Jerusalem’s Church of the Holy Sepulchre’s simple interior marks one of Christianity’s holiest sites
A woman with a white veil over her head stood with her face pressed against the entryway of the Church of the Holy Sepulchre.
Just inside the doorway, worshippers knelt facedown on the Stone of Anointing, which, according to tradition, is where the body of Jesus was prepared for burial.
Throughout the entire church, the enormity of the events said to have happened here more than two thousand years ago was reflected in the reverential awe of the faithful.
In countries like Spain and France, many churches and cathedrals are much grander and more beautiful than the Church of the Holy Sepulchre.
Its outer walls have no adornment, and the immense size of the building is not immediately apparent since it’s buried amid in the cobblestone streets of Old Jerusalem.

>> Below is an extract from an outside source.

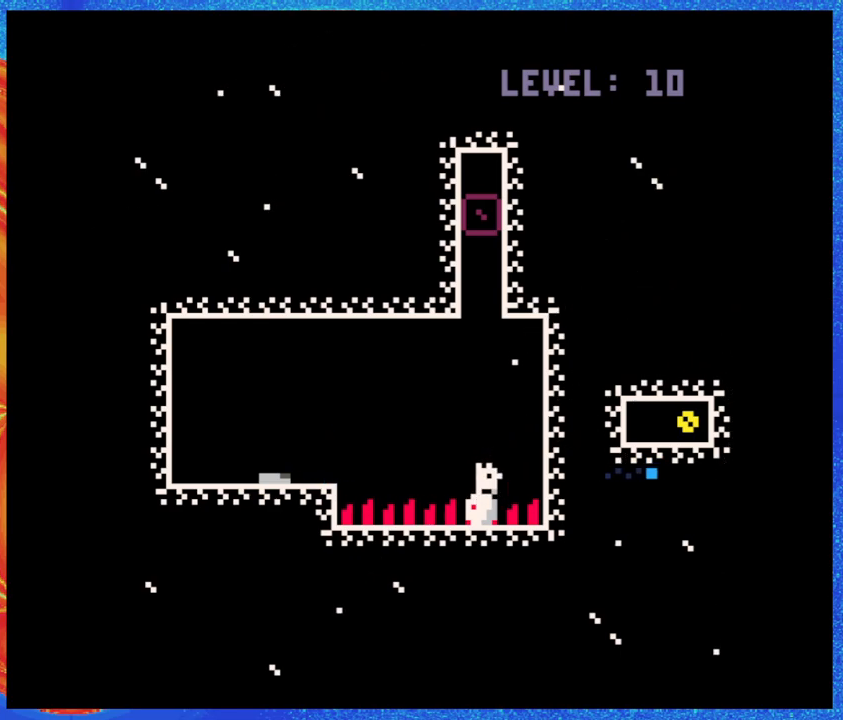
{"buttons": [], "events": [[50, "B", "down"], [150, "B", "up"]]}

Inside, there are no Renaissance paintings, sculptures or murals. The fanciest adornments are the lanterns hanging in the doorway.
Yet the other churches, as beautiful as they are, cannot claim to be the place where Christianity began. The stark, uneven walls of the Holy Sepulchre are said to be built on the site where Jesus was buried and resurrected after being crucified on Cavalry Hill nearby.

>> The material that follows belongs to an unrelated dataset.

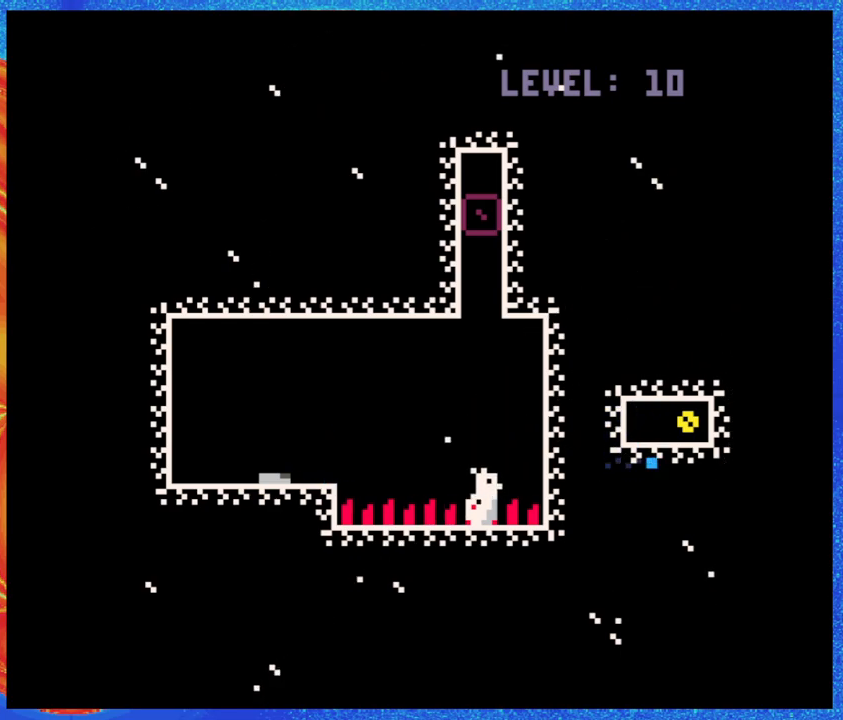
{"buttons": [], "events": [[250, "B", "down"], [333, "Y", "down"], [367, "B", "up"], [433, "Y", "up"]]}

The religious significance of the Holy Sepulchre transcends the divisions in the Christian church, at least in the moment. Every day, Roman Catholics, Greek Orthodox and members of Protestant denominations come together to pray at one of the most sacred sites in Christendom.
On a Sunday morning in early March, a diverse group of visitors stood side by side, waiting for their moment to see Christ’s Tomb, where they believe Jesus was buried before he rose from the dead.
From the many different arched recesses surrounding the tomb, monks and other groups of religious men emerged, swinging incense and chanting before disappearing back down one of the many hallways.
Instead of a large congregational area, services and ceremonies were performed in different corners of the church.
In one small chapel, a group of Italian tourists gathered for a Mass in their own language.
Although the priest officially celebrated the Mass, the real leader was a little old Italian lady who led the singing as loudly and as long as she wanted.
The sound of their voices, unaccompanied by instruments, reverberated through the chapel.
For centuries, divisions among Christians were so bitter that a Muslim family, the Nusaybah Clan, who was considered neutral in the skirmishes, was given ownership of the keys to the church.
But at this Sunday Mass, the tears, the bended knees, the radiant smiles shared by the worshippers bound them in their awe of the miracle that they believe took place on the ground beneath their feet.